_MATERIAL PROVIDED_.

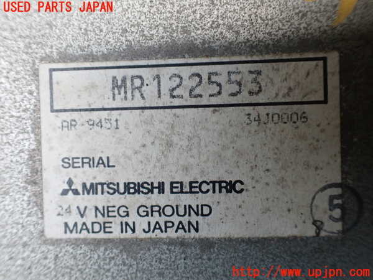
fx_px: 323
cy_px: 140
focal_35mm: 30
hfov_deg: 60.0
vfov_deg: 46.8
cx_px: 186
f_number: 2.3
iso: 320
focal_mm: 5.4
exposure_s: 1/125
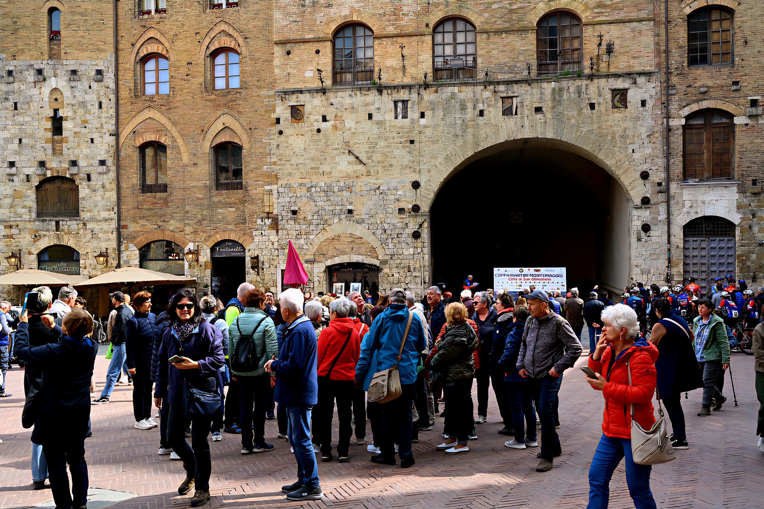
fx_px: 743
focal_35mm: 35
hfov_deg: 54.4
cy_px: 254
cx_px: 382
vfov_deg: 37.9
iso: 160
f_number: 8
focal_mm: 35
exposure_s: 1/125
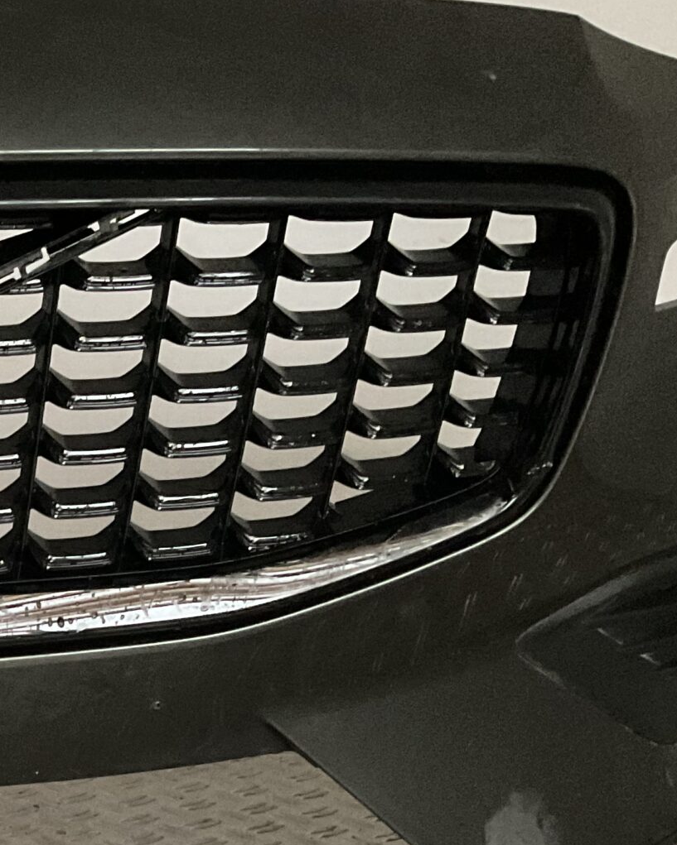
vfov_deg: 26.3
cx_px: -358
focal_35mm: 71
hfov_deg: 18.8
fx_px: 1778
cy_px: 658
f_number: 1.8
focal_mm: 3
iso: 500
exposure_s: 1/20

_ACTIVITY_. Copy the lines above exactly and exclude every image.

_OUTPUT BELOW_.
fx_px: 323
cy_px: 140
focal_35mm: 30
hfov_deg: 60.0
vfov_deg: 46.8
cx_px: 186
f_number: 2.3
iso: 320
focal_mm: 5.4
exposure_s: 1/125
fx_px: 743
focal_35mm: 35
hfov_deg: 54.4
cy_px: 254
cx_px: 382
vfov_deg: 37.9
iso: 160
f_number: 8
focal_mm: 35
exposure_s: 1/125
vfov_deg: 26.3
cx_px: -358
focal_35mm: 71
hfov_deg: 18.8
fx_px: 1778
cy_px: 658
f_number: 1.8
focal_mm: 3
iso: 500
exposure_s: 1/20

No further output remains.